Nonlinear effects in microwave photoconductivity of two-dimensional electron systems

TL;DR

This paper develops a theoretical model for microwave photoconductivity in two-dimensional electron systems under strong fields, predicting oscillatory behavior and nonlinear power dependence consistent with experimental data.

Contribution

The paper introduces an analytical model capturing nonlinear microwave photoconductivity effects, including multi-photon processes and electric field influences, in 2D electron systems under magnetic fields.

Findings

Microwave photoconductivity oscillates with frequency and cyclotron frequency.

Maxima and minima in conductivity are sensitive to electric field strength.

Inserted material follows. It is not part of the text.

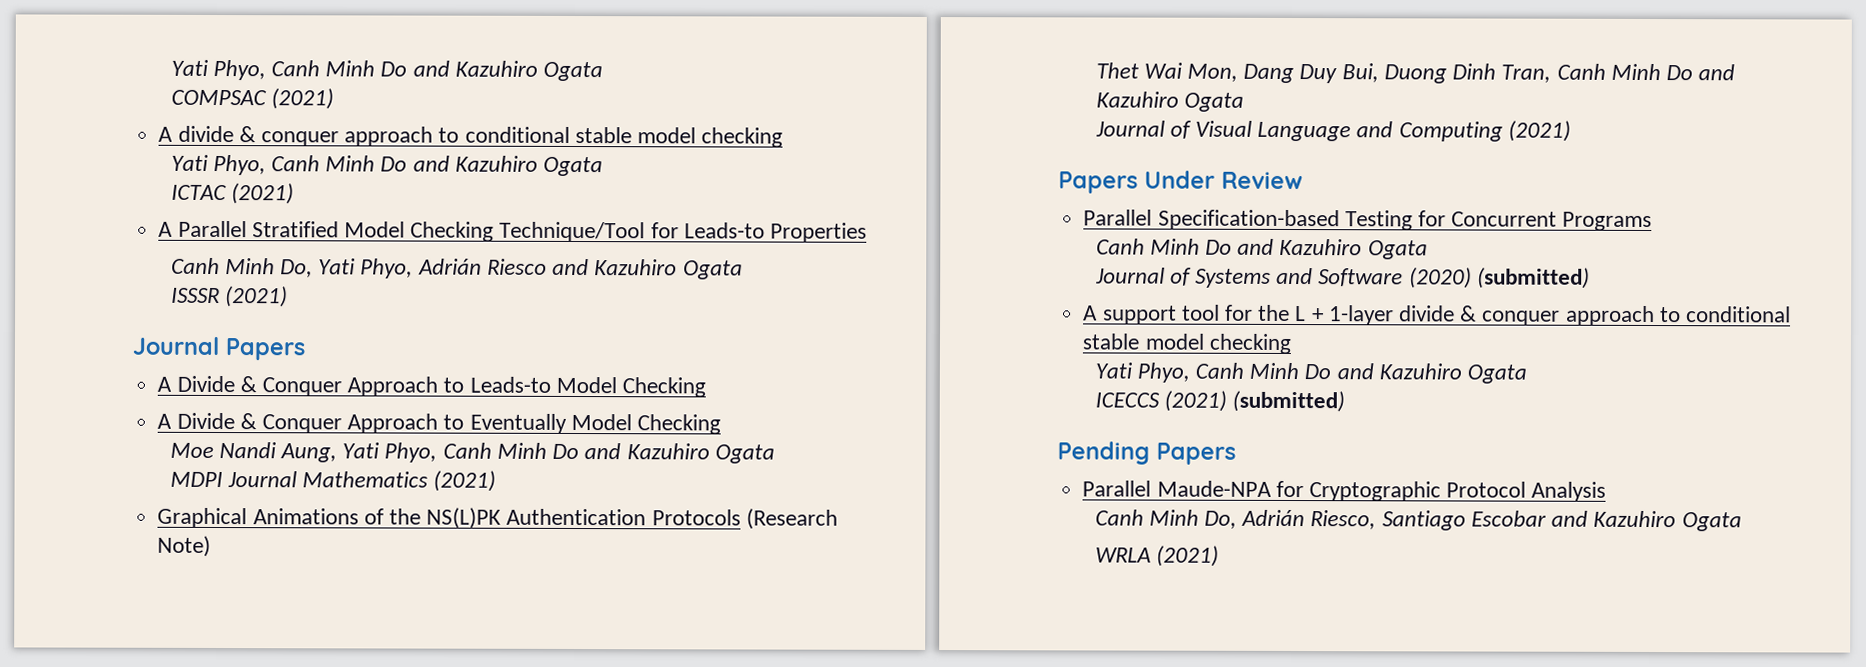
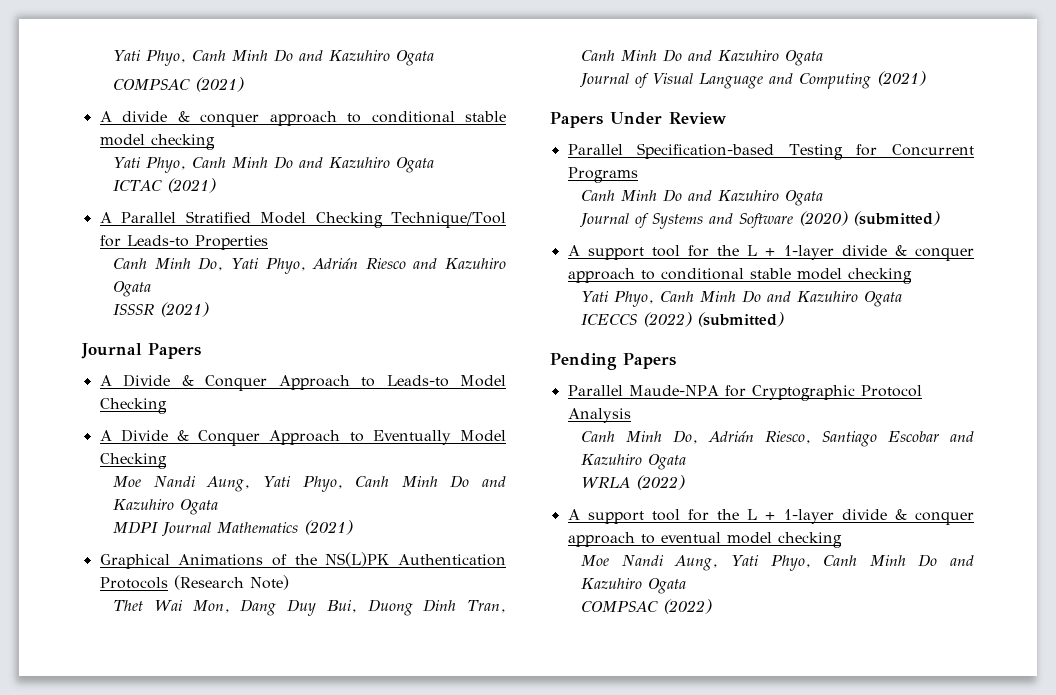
[1163,390,1227,412] (2021) -> [643,312,693,327] (2022)
[1155,545,1219,567] (2021) -> [636,475,686,490] [567,509,974,525] [567,532,842,548] [581,554,974,571] [581,578,687,594] [581,599,713,614] (2022) // A support tool for the L + 1-layer divide & conquer approach to eventual model checking // Moe Nandi Aung, Yati Phyo, Canh Minh Do and Kazuhiro Ogata // COMPSAC (2022)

Power dependence of oscillation amplitude is sublinear, resembling a logarithmic trend.

Abstract

We present a model for microwave photoconductivity of two-dimensional electron systems in a magnetic field which describes the effects of strong microwave and steady-state electric fields. Using this model, we derive an analytical formula for the photoconductivity associated with photon- and multi-photon-assisted impurity scattering as a function of the frequency and power of microwave radiation. According to the developed model, the microwave conductivity is an oscillatory function of the frequency of microwave radiation and the cyclotron frequency which turns zero at the cyclotron resonance and its harmonics. It exhibits maxima and minima (with absolute negative conductivity) at the microwave frequencies somewhat different from the resonant frequencies. The calculated power dependence of the amplitude of the microwave photoconductivity oscillations exhibits pronounced sublinear behavior similar to a logarithmic function. The height of the microwave photoconductivity maxima and the depth of its minima are nonmonotonic functions of the electric field. It is pointed to the possibility of a strong widening of the maxima and minima due to a strong sensitivity of their parameters on the electric field and the presence of strong long-range electric-field fluctuations. The obtained dependences are consistent with the results of the experimental observations.